The man they called "Shoe" was in way over his head. Having been chosen from a group of immigrant day workers standing around a mall parking lot, he showed up at the construction site without the steel-toed boots he needed to protect himself. Now, he was so deep inside a slippery, muddy trench that he could barely make his way back to solid ground after the foreman grew frustrated with his work. Instead of helping him, the rest of the crew laughed at Shoe's efforts to get out of the hole he stood in. But Shoe was used to it. That was pretty much the story of his life.

Jon Pineda's Apology is the story of a simple man with a tragic childhood who is still hoping to make a better life for himself in the United States. For someone who started life the way Shoe did, that should not be all that difficult, but all these years later he is still struggling to find his place in his new country. He is grateful that his brother has taken him for the moment, but he knows he is in the way and that his sister-in-law will be happy to see him go. Shoe will miss his brother and his nephew Mario - even his sister-in-law - but he understands why she feels that way.

Things will change sooner than any of them expect.

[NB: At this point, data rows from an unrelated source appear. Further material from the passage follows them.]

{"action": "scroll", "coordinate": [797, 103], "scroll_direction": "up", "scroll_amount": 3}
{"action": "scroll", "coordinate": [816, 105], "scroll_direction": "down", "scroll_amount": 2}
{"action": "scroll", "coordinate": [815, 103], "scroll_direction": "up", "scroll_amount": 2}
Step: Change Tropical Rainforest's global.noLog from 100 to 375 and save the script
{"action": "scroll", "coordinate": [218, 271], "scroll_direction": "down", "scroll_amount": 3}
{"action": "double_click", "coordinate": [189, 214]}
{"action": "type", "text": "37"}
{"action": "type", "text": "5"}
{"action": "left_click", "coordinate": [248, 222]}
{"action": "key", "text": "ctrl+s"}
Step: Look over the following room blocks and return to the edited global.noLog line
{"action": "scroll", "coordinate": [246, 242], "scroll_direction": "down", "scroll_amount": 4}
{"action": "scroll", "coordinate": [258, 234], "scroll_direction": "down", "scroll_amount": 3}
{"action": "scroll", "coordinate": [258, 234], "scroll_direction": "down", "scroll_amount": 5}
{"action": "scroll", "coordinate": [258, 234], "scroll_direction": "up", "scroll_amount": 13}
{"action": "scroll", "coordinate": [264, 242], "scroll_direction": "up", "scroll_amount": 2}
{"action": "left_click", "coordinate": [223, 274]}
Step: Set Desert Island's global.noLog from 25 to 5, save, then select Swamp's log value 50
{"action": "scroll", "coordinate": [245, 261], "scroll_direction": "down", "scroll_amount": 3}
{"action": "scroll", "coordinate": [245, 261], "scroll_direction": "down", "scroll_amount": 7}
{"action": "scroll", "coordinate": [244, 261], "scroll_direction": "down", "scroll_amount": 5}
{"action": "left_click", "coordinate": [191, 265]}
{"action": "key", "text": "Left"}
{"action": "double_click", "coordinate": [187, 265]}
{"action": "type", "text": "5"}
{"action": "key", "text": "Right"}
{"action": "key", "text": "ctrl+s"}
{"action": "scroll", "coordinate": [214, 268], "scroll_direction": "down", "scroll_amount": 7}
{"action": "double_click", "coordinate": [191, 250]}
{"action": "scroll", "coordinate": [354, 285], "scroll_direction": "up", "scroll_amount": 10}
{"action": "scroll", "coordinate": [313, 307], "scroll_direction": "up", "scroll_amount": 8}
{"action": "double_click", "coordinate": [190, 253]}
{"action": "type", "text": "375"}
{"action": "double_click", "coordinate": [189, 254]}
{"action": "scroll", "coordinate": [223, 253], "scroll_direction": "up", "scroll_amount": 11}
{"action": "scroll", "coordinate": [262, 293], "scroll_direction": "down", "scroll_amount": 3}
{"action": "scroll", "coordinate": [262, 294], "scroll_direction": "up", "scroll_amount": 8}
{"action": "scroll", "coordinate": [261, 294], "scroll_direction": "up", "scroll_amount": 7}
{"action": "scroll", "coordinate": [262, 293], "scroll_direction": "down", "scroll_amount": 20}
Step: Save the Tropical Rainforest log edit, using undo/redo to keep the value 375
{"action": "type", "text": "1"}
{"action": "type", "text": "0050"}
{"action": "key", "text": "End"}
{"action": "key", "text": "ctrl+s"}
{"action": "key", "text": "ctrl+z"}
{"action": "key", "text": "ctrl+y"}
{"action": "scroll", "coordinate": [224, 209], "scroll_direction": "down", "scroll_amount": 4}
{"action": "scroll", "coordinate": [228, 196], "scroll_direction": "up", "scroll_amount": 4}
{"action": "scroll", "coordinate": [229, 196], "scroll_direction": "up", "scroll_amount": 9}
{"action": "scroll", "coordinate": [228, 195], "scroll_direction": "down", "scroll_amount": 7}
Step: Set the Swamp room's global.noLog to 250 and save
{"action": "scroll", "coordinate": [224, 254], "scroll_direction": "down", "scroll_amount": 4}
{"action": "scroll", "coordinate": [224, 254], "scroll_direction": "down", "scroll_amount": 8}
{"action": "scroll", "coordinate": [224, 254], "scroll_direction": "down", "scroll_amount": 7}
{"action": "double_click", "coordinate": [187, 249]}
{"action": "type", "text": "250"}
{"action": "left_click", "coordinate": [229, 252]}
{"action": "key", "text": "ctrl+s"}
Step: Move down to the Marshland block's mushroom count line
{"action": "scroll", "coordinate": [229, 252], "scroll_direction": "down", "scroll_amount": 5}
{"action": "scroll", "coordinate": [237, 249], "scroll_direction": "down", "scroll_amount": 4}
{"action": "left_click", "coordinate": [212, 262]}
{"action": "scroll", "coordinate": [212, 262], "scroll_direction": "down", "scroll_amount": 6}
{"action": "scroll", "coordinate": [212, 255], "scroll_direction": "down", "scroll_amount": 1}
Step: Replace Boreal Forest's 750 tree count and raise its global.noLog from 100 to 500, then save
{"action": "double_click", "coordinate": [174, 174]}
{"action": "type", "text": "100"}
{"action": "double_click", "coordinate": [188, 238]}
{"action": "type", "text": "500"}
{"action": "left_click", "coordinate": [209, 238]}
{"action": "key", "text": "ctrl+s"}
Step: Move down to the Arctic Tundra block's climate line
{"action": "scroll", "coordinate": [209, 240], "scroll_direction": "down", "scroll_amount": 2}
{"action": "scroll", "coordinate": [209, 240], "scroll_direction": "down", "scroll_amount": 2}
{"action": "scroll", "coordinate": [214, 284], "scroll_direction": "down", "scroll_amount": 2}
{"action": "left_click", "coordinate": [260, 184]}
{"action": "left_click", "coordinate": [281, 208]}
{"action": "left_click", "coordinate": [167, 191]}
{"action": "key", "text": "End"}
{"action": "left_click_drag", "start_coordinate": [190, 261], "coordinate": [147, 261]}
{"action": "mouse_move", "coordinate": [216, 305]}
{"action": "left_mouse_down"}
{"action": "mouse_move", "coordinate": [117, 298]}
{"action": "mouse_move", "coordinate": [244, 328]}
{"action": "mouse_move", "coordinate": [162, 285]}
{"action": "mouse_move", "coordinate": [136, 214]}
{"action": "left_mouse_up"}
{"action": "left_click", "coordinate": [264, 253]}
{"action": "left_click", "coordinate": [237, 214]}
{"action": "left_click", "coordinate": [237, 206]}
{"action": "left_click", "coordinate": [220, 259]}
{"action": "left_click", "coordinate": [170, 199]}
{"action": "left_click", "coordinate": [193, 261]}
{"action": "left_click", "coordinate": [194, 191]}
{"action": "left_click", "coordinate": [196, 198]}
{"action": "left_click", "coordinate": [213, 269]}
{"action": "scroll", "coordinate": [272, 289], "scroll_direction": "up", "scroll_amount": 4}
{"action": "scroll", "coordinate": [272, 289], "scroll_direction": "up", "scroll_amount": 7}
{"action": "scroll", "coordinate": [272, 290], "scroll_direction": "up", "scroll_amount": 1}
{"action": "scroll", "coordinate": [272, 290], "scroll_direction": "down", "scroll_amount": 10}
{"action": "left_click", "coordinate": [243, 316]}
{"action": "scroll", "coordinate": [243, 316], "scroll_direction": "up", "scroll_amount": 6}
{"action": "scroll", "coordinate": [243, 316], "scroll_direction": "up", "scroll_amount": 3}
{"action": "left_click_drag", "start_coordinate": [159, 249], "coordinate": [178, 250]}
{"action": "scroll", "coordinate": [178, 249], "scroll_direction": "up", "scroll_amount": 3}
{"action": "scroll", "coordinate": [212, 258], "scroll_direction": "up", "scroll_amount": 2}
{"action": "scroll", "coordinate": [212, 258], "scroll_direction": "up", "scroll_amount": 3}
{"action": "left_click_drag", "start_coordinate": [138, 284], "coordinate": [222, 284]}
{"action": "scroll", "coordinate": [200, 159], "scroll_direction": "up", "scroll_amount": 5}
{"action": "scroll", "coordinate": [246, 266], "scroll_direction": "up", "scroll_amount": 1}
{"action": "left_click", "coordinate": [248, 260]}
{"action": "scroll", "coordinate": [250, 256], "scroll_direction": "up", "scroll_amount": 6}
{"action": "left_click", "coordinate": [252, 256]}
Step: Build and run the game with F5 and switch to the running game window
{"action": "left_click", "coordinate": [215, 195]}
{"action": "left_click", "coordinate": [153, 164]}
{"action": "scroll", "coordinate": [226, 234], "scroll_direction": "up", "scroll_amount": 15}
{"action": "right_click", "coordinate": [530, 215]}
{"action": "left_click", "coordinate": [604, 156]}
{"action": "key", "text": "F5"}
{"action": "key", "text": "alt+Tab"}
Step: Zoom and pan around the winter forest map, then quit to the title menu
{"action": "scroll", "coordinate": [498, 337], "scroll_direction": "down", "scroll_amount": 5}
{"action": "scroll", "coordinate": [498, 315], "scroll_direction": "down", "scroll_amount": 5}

Tom and Teagan, nine-year-old twins, are part of Mario's neighborhood crowd. After Teagan suffers a devastating brain injury that forever traps her inside her childhood, she is unable to tell investigators what happened. The few clues available to investigators, however, all point toward Shoe, and rather than admit to police that his young nephew was somehow involved in the incident, Shoe chooses silence – and a long prison term. Scarred by his own childhood, he wants to make sure that Mario gets off to a better start than he managed for himself.

Apology, because it uses a rapid-fire series of scenes and flashbacks to tell Shoe's story, has a cinematic feel that makes a vivid impression on the reader. This debut novel is filled with the kind of questions that do not have black or white answers. Readers will have to decide for themselves if Shoe's decision to sacrifice his own future on his nephew's behalf was the right one - or whether it was even necessary. Did it really change anything for Mario? Was it, perhaps, the only thing Shoe could have ever done to transform his own life into a success story? Was it worth it?

Bottom line: Jon Pineda packs a lot into what is a relatively short debut novel. Apology might be a tragedy, but it is likely leave the reader feeling a little better about the human condition.